私の不安を知ってか知らずか、そのフロアに上がるなり、くるりと振り返ったミモレちゃんが申し訳なさそうに眉尻を下げた。
「たくさん歩かせてごめんなさい、もうつくから」
「ううん、大丈夫」
こんなことで、疲れたなんて言ってられない。
……私に出来ることなら、なんでもやってみなくちゃ。
「……こっち」
私の返答になんとも言えない表情をしたミモレは、本を抱いたまま、また廊下を歩きだす。
一歩踏み出すごとに、足下の分厚い絨毯が細かい埃を小さく巻き上げているようにも見えた。
ふと見れば、窓枠にもうっすらと埃が積もっている。
窓の外は、鮮やかな緑の木々が生い茂り、この廊下に影を作っているようだ。
――ここは、この屋敷の中でもめったに人が来ない場所なのかもしれない。
予想を裏付けるように、客間の近くにはあんなにちらほらと見えていた侍女さんたちも、このフロアに来てからは全然その姿を見ていない。
心なしか、空気もずっと重たいような、そんな気がする。
ずっと後ろを歩いていたはずのライオット王子が、いつの間にか、肩が触れる程隣に近寄ってきていた。
「殿下……」
「……リリー、僕から離れないで」
「え?」
「何だかここ、ものすごくマナの濃度が濃いんだ。
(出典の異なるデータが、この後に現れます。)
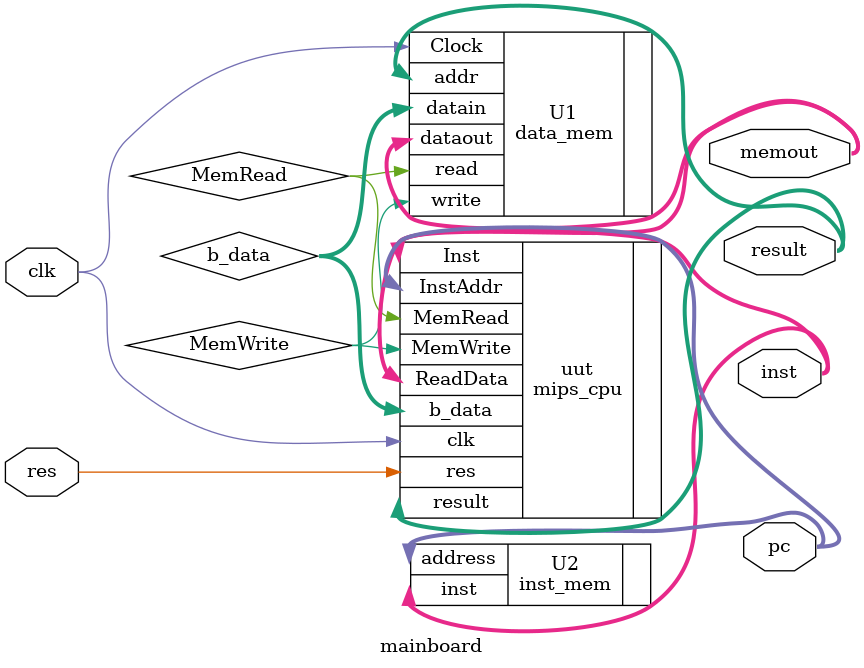
<source format=v>

module mainboard(
    input wire clk,
	input wire res,
	output wire [31:0] inst,
	output wire [31:0] pc,
	output wire [31:0] result,
	output wire [31:0] memout
);
    wire [31:0] b_data;
    wire MemWrite;
    wire MemRead;
    
    mips_cpu uut (
	    .Inst(inst), 
	    .res(res), 
	    .clk(clk), 
	    .ReadData(memout), 
	    .result(result), 
	    .b_data(b_data), 
	    .InstAddr(pc), 
	    .MemWrite(MemWrite), 
	    .MemRead(MemRead)
    );

    data_mem U1 (
	    .Clock(clk),
	    .dataout(memout),
	    .datain(b_data),
	    .addr(result),
	    .write(MemWrite),
	    .read(MemRead)
    );

    inst_mem U2 (
	    .address(pc),
	    .inst(inst)
    ); 
    
endmodule

</source>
何があるか、わからないから」
少し前を歩くミモレに聞こえないように、ライオット王子が私の耳元に顔を寄せてそっと囁いた。
驚いた私の頬に、ライオット王子とは反対側からふわ、と温かな柔らかさを感じる。
見れば、そちら側の肩に乗っていたアルトも、紅い瞳を鋭くして周囲を警戒しているようだった。
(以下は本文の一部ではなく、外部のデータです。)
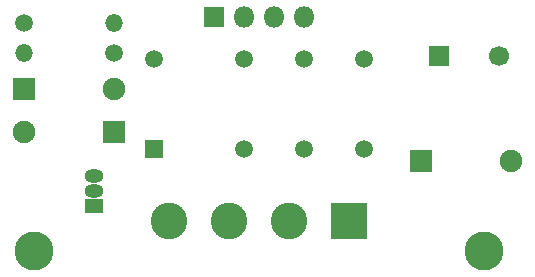
<source format=gbr>
%TF.GenerationSoftware,KiCad,Pcbnew,(5.1.6)-1*%
%TF.CreationDate,2021-01-10T14:53:30+01:00*%
%TF.ProjectId,dcBreak,64634272-6561-46b2-9e6b-696361645f70,rev?*%
%TF.SameCoordinates,Original*%
%TF.FileFunction,Soldermask,Top*%
%TF.FilePolarity,Negative*%
%FSLAX46Y46*%
G04 Gerber Fmt 4.6, Leading zero omitted, Abs format (unit mm)*
G04 Created by KiCad (PCBNEW (5.1.6)-1) date 2021-01-10 14:53:30*
%MOMM*%
%LPD*%
G01*
G04 APERTURE LIST*
%ADD10C,3.100000*%
%ADD11R,3.100000X3.100000*%
%ADD12C,1.500000*%
%ADD13R,1.500000X1.500000*%
%ADD14R,1.700000X1.700000*%
%ADD15C,1.700000*%
%ADD16C,3.300000*%
%ADD17O,1.800000X1.800000*%
%ADD18R,1.800000X1.800000*%
%ADD19O,1.600000X1.150000*%
%ADD20R,1.600000X1.150000*%
%ADD21R,1.900000X1.900000*%
%ADD22O,1.900000X1.900000*%
%ADD23O,1.500000X1.500000*%
G04 APERTURE END LIST*
D10*
%TO.C,J1*%
X114300000Y-129540000D03*
X109220000Y-129540000D03*
D11*
X119380000Y-129540000D03*
D10*
X104140000Y-129540000D03*
%TD*%
D12*
%TO.C,K1*%
X110490000Y-115824000D03*
X120650000Y-115824000D03*
X115570000Y-115824000D03*
X110490000Y-123444000D03*
X120650000Y-123444000D03*
X115570000Y-123444000D03*
X102870000Y-115824000D03*
D13*
X102870000Y-123444000D03*
%TD*%
D14*
%TO.C,C1*%
X127000000Y-115570000D03*
D15*
X132000000Y-115570000D03*
%TD*%
D16*
%TO.C,REF\u002A\u002A*%
X92710000Y-132080000D03*
%TD*%
%TO.C,REF\u002A\u002A*%
X130810000Y-132080000D03*
%TD*%
D17*
%TO.C,J2*%
X115570000Y-112268000D03*
X113030000Y-112268000D03*
X110490000Y-112268000D03*
D18*
X107950000Y-112268000D03*
%TD*%
D19*
%TO.C,Q1*%
X97790000Y-127000000D03*
X97790000Y-125730000D03*
D20*
X97790000Y-128270000D03*
%TD*%
D21*
%TO.C,D1*%
X91821000Y-118364000D03*
D22*
X99441000Y-118364000D03*
%TD*%
%TO.C,D2*%
X91821000Y-122047000D03*
D21*
X99441000Y-122047000D03*
%TD*%
%TO.C,D3*%
X125476000Y-124460000D03*
D22*
X133096000Y-124460000D03*
%TD*%
D23*
%TO.C,R1*%
X99441000Y-112776000D03*
D12*
X91821000Y-112776000D03*
%TD*%
%TO.C,R2*%
X99441000Y-115316000D03*
D23*
X91821000Y-115316000D03*
%TD*%
M02*

</source>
声は出さずに、ライオット王子と目を合わせ、ひとつ頷いてみせる。
そのまま廊下を歩き、角を曲がった先で、とうとうミモレが足を止めた。
「見せたかったの、この部屋」
廊下に複数ある扉と、まったく同じデザインの扉。
その扉に手を掛けて、ミモレは「それじゃ、開けるね」と小さく呟いた。
――耳に痛いほどの静寂の中。
彼女の小さな手が、音もなくゆっくり、その扉を開けた。